### SOURCE MATERIAL

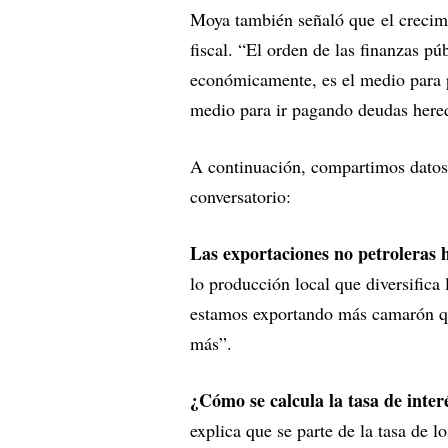
Moya también señaló que el crecim
fiscal. “El orden de las finanzas púb
económicamente, es el medio para p
medio para ir pagando deudas here
A continuación, compartimos datos 
conversatorio:
Las exportaciones no petroleras 
lo producción local que diversifica
estamos exportando más camarón q
más”.
¿Cómo se calcula la tasa de inte
explica que se parte de la tasa de 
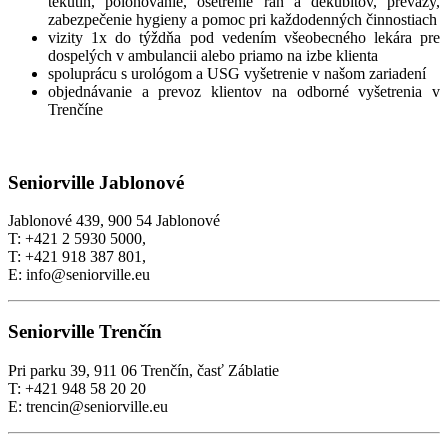
tekutín, polohovanie, ošetrenie rán a dekubitov, preväzy,
zabezpečenie hygieny a pomoc pri každodenných činnostiach
vizity 1x do týždňa pod vedením všeobecného lekára pre
dospelých v ambulancii alebo priamo na izbe klienta
spoluprácu s urológom a USG vyšetrenie v našom zariadení
objednávanie a prevoz klientov na odborné vyšetrenia v
Trenčíne
Seniorville Jablonové
Jablonové 439, 900 54 Jablonové
T: +421 2 5930 5000,
T: +421 918 387 801,
E: info@seniorville.eu
Seniorville Trenčín
Pri parku 39, 911 06 Trenčín, časť Záblatie
T: +421 948 58 20 20
E: trencin@seniorville.eu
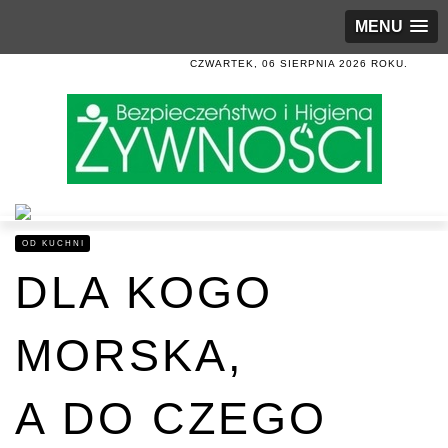
MENU
CZWARTEK, 06 SIERPNIA 2026 ROKU.
OD KUCHNI
DLA KOGO
MORSKA,
A DO CZEGO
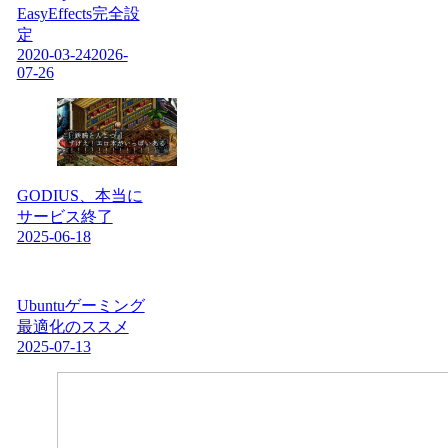
EasyEffects完全設
定
2020-03-24
2026-
07-26
GODIUS、本当に
サービス終了
2025-06-18
Ubuntuゲーミング
最適化のススメ
2025-07-13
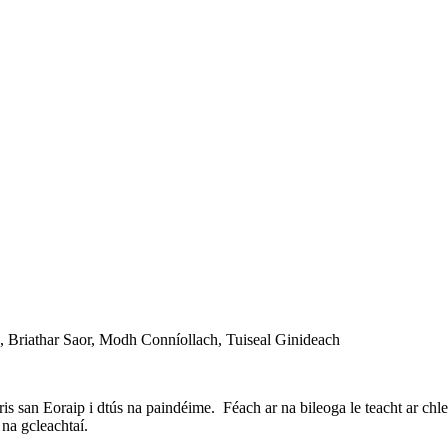
h, Briathar Saor, Modh Conníollach, Tuiseal Ginideach
s san Eoraip i dtús na paindéime. Féach ar na bileoga le teacht ar chle
na gcleachtaí.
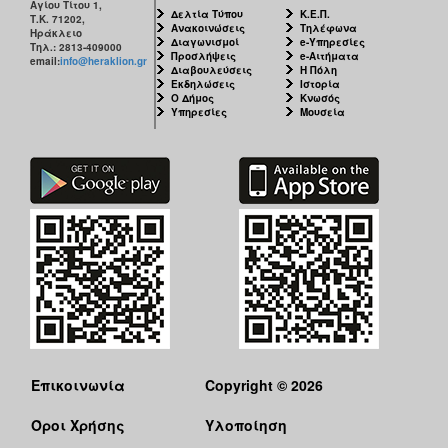
Αγίου Τίτου 1,
ΑΝΘΕΚΤΙΚΗ
Δελτία Τύπου
Κ.Ε.Π.
Τ.Κ. 71202,
ΠΟΛΗ
Ανακοινώσεις
Τηλέφωνα
Ηράκλειο
Διαγωνισμοί
e-Υπηρεσίες
Τηλ.: 2813-409000
Προσλήψεις
e-Αιτήματα
email:
info@heraklion.gr
Διαβουλεύσεις
Η Πόλη
Εκδηλώσεις
Ιστορία
Ο Δήμος
Κνωσός
Υπηρεσίες
Μουσεία
Επικοινωνία
Copyright © 2026
Όροι Χρήσης
Υλοποίηση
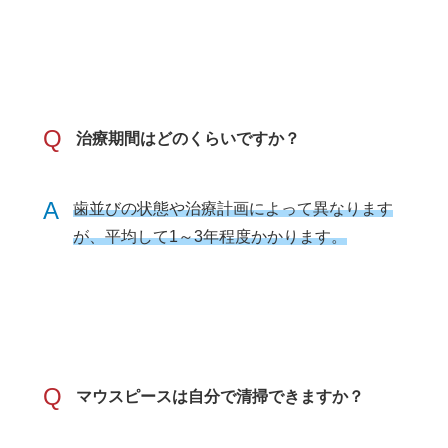
Q
治療期間はどのくらいですか？
A
歯並びの状態や治療計画によって異なります
が、平均して1～3年程度かかります。
Q
マウスピースは自分で清掃できますか？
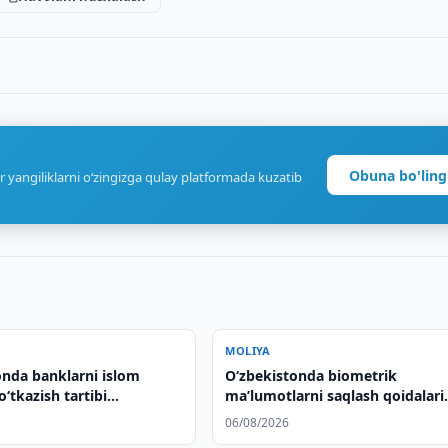
Obuna bo'ling
r yangiliklarni o‘zingizga qulay platformada kuzatib
MOLIYA
onda banklarni islom
O‘zbekistonda biometrik
‘tkazish tartibi
maʼlumotlarni saqlash qoidalari
i
kuchaytirildi
06/08/2026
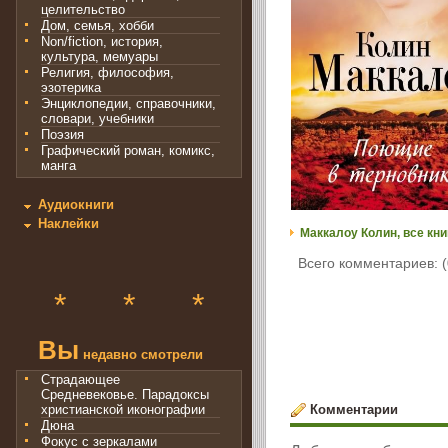
целительство
Дом, семья, хобби
Non/fiction, история,
культура, мемуары
Религия, философия,
эзотерика
Энциклопедии, справочники,
словари, учебники
Поэзия
Графический роман, комикс,
манга
Аудиокниги
Наклейки
Маккалоу Колин, все кни
Всего комментариев: (
*
*
*
Вы
недавно смотрели
Страдающее
Средневековье. Парадоксы
Комментарии
христианской иконографии
Дюна
Фокус с зеркалами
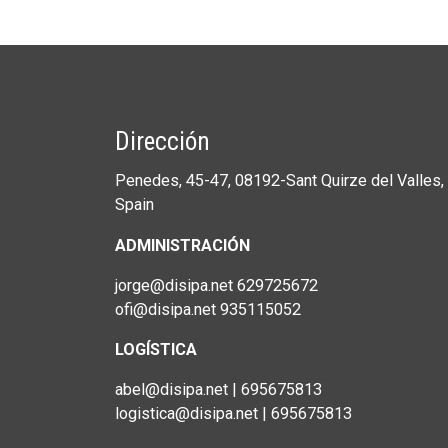
Dirección
Penedes, 45-47, 08192-Sant Quirze del Valles, 
Spain
ADMINISTRACIÓN
jorge@disipa.net 629725672
ofi@disipa.net 935115052
LOGÍSTICA
abel@disipa.net | 695675813
logistica@disipa.net | 695675813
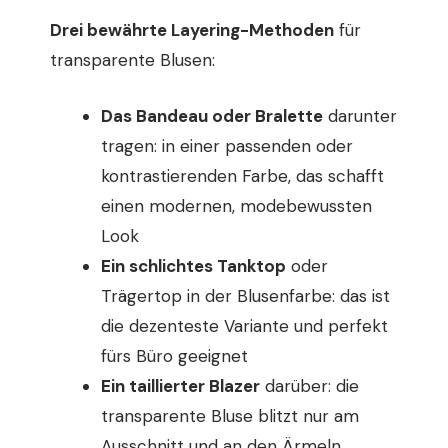
Drei bewährte Layering-Methoden
für
transparente Blusen:
Das Bandeau oder Bralette
darunter
tragen: in einer passenden oder
kontrastierenden Farbe, das schafft
einen modernen, modebewussten
Look
Ein schlichtes Tanktop
oder
Trägertop in der Blusenfarbe: das ist
die dezenteste Variante und perfekt
fürs Büro geeignet
Ein taillierter Blazer
darüber: die
transparente Bluse blitzt nur am
Ausschnitt und an den Ärmeln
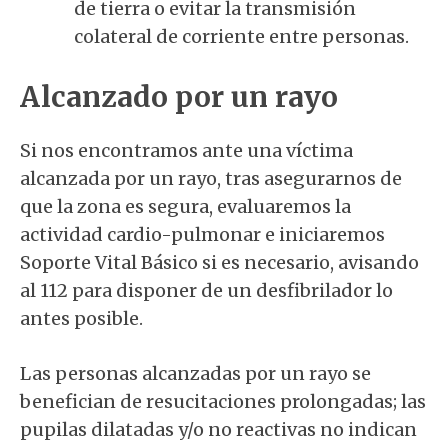
de tierra o evitar la transmisión
colateral de corriente entre personas.
Alcanzado por un rayo
Si nos encontramos ante una víctima
alcanzada por un rayo, tras asegurarnos de
que la zona es segura, evaluaremos la
actividad cardio-pulmonar e iniciaremos
Soporte Vital Básico si es necesario, avisando
al 112 para disponer de un desfibrilador lo
antes posible.
Las personas alcanzadas por un rayo se
benefician de resucitaciones prolongadas; las
pupilas dilatadas y/o no reactivas no indican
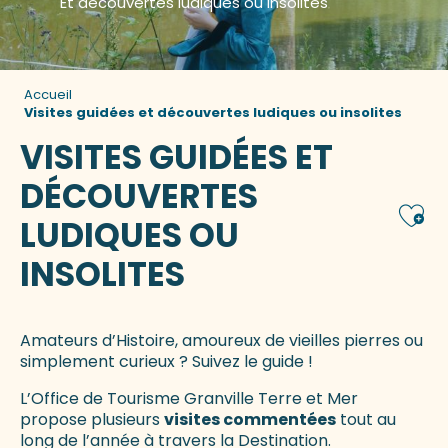
Et découvertes ludiques ou insolites
Accueil
Visites guidées et découvertes ludiques ou insolites
VISITES GUIDÉES ET
DÉCOUVERTES
Ajou
LUDIQUES OU
INSOLITES
Amateurs d’Histoire, amoureux de vieilles pierres ou
simplement curieux ? Suivez le guide !
L’Office de Tourisme Granville Terre et Mer
propose plusieurs
visites commentées
tout au
long de l’année à travers la Destination.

######

ASSIGNMENT:
Output should consist of the lines above from the one with "EasyEffects完全設" down to the one with "info@heraklion.gr", exact and without pictures.

EXERCISE SOLUTION:
EasyEffects完全設
定
2020-03-24
2026-
07-26
GODIUS、本当に
サービス終了
2025-06-18
Ubuntuゲーミング
最適化のススメ
2025-07-13
h, Briathar Saor, Modh Conníollach, Tuiseal Ginideach
s san Eoraip i dtús na paindéime. Féach ar na bileoga le teacht ar chle
na gcleachtaí.
Αγίου Τίτου 1,
ΑΝΘΕΚΤΙΚΗ
Δελτία Τύπου
Κ.Ε.Π.
Τ.Κ. 71202,
ΠΟΛΗ
Ανακοινώσεις
Τηλέφωνα
Ηράκλειο
Διαγωνισμοί
e-Υπηρεσίες
Τηλ.: 2813-409000
Προσλήψεις
e-Αιτήματα
email:
info@heraklion.gr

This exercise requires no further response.